The result should be an exact copy of the entries below, free of pictures.

-- GIVEN ENTRIES follows --

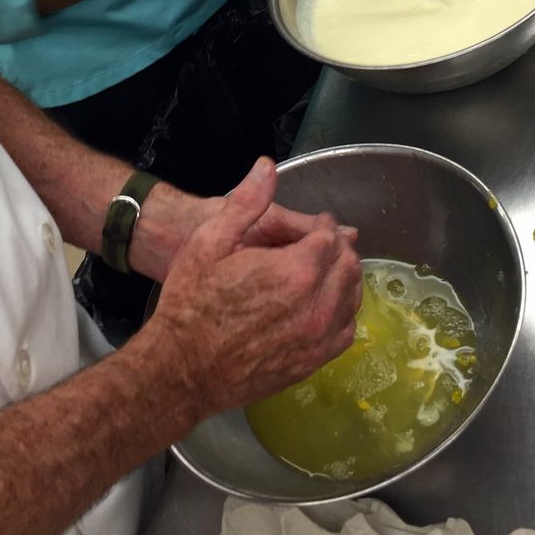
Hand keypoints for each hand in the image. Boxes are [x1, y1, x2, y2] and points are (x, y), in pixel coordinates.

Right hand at [148, 158, 361, 415]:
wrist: (182, 368)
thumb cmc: (191, 301)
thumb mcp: (209, 241)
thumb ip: (246, 202)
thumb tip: (267, 166)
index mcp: (295, 271)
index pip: (330, 237)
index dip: (321, 225)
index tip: (310, 223)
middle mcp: (316, 306)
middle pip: (348, 265)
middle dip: (337, 247)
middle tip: (317, 242)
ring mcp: (318, 338)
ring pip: (352, 297)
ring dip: (343, 276)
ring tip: (322, 268)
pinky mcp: (314, 362)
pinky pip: (346, 330)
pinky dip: (343, 310)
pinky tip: (324, 303)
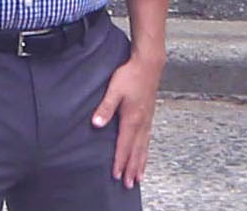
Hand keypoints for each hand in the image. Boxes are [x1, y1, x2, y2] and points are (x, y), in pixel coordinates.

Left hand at [92, 51, 164, 189]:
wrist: (149, 63)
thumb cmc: (131, 74)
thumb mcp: (114, 90)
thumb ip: (105, 108)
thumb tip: (96, 124)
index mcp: (132, 118)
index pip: (124, 145)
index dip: (120, 161)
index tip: (116, 175)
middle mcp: (142, 121)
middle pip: (136, 150)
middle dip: (132, 168)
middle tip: (129, 184)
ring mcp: (147, 118)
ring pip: (144, 146)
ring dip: (140, 162)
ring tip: (139, 177)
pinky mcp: (150, 114)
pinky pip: (148, 138)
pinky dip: (146, 150)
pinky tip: (144, 153)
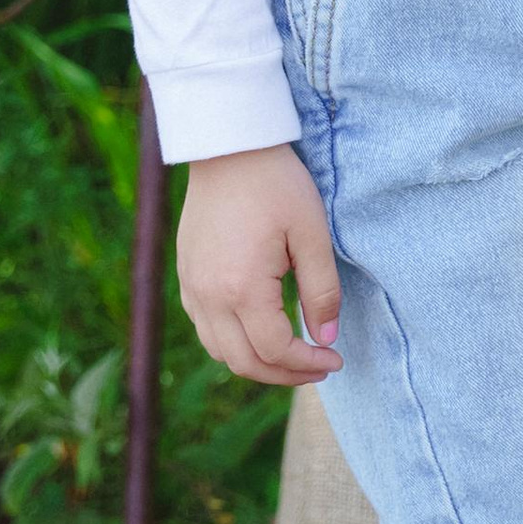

-- GIVEN ENTRIES concluded --

> **ANSWER TO THIS PROBLEM**:
Hand keypoints for each hand in the image. Boxes are [x1, y1, x2, y2] and points are (x, y), in pixel coordinates.

Right hand at [148, 158, 361, 415]:
wrist: (182, 368)
thumb cmc: (191, 301)
thumb mcp: (209, 241)
thumb ip: (246, 202)
thumb tip: (267, 166)
index mcp: (295, 271)
index pip: (330, 237)
index dip: (321, 225)
index tip: (310, 223)
middle mcp: (316, 306)
middle pip: (348, 265)
middle dip: (337, 247)
middle tip: (317, 242)
ring mcp: (318, 338)
ring pip: (352, 297)
ring dip: (343, 276)
ring tip: (322, 268)
pinky mcp: (314, 362)
pinky pip: (346, 330)
pinky dip: (343, 310)
pinky tip: (324, 303)
Hand keypoints for each hand in the image. Boxes are [x1, y1, x2, y2] and points are (x, y), in pixel coordinates.

Left hand at [92, 51, 164, 189]:
wrist: (149, 63)
thumb cmc: (131, 74)
thumb mcp: (114, 90)
thumb ip: (105, 108)
thumb tip: (96, 124)
index mcp: (132, 118)
index pip: (124, 145)
index dip: (120, 161)
index tip: (116, 175)
middle mcp: (142, 121)
middle pip: (136, 150)
middle dip: (132, 168)
middle tip: (129, 184)
ring mcp: (147, 118)
ring pip: (144, 146)
ring dip: (140, 162)
ring tip: (139, 177)
pinky mcp: (150, 114)
pinky pip: (148, 138)
pinky dip: (146, 150)
pinky tip: (144, 153)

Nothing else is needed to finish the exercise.